Time moves on though and our first son Billy was born. Djing until 4 in the morning, having a shop to open at 9 and a newborn at home was not a recipe for a sensible life and so the time to move on had arrived. The shop was sold, all the vinyl was sold (other than a few prized pieces) and we moved away from the city we were in. A proper job was sought, CDs became the format of choice, along with a cheap little system from Richer Sounds and I took a hiatus from vinyl of about twelve years until, now having moved to France, I bought on a whim a full Linn system including an LP12 and the vinyl buying started in earnest.

Of course, like anyone who has foolishly disposed of their vinyl collection, I can never hope to replace all the classic albums that I had, though I am trying and there’s never a week goes by where I don’t buy at least a couple of albums to add to the collection. I’m much more careful now and realise that these 12” pieces of black magic are much more precious than I previously gave them credit for. They are filed alphabetically and they are cleaned meticulously and I’ve fallen in love with vinyl all over again.
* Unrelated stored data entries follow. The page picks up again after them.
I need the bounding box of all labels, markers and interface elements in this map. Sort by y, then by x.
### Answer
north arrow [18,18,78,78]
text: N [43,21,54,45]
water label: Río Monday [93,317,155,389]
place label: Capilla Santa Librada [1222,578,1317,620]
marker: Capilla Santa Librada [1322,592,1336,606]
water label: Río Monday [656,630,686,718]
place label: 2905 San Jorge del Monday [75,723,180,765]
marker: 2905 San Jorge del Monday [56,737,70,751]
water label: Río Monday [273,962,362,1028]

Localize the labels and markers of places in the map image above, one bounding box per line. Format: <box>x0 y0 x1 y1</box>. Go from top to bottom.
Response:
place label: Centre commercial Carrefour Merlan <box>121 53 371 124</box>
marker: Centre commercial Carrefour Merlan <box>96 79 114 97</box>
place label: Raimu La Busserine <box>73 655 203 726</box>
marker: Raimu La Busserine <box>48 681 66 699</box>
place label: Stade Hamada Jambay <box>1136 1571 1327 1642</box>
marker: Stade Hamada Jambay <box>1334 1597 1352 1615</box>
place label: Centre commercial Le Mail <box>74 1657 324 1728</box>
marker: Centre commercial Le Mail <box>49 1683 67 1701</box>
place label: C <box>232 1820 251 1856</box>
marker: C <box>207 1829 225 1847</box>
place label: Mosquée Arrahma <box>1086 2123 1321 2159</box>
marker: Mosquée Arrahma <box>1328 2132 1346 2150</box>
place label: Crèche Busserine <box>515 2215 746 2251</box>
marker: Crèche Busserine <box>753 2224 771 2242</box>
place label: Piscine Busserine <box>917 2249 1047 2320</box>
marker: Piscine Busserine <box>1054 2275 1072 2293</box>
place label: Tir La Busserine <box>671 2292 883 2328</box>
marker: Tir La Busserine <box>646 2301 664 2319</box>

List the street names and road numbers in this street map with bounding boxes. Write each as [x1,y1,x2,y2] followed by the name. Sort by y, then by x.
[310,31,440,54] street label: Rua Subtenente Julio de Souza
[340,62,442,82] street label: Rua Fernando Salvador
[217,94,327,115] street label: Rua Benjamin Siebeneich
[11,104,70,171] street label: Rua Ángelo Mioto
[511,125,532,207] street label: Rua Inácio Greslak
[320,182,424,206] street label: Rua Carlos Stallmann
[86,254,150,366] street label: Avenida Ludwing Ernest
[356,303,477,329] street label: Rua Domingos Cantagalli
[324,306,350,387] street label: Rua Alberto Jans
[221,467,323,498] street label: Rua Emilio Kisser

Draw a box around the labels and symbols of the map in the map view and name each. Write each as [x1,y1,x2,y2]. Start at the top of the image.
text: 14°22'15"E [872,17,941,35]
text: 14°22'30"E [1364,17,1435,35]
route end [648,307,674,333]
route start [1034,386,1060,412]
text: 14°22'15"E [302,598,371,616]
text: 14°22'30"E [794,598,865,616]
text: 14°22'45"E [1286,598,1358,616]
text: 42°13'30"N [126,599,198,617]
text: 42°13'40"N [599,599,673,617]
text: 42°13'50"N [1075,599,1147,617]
Of course I have other sources and to be honest the cleanliness and hassle free operation of CDs and computer files dictates that these are my main source of listening, but there’s seldom a day goes by when I don’t look through my vinyl collection, pull an old classic from the shelves, sit down with the cover in my hands and listen all the way through, without thinking to skip a track or make a playlist. There is something exquisite about vinyl that is indefinable and I’m glad to see the resurgence in the format is continuing apace. Will I ever be without my record player and records again? Never say never, but I can’t see it happening in this lifetime!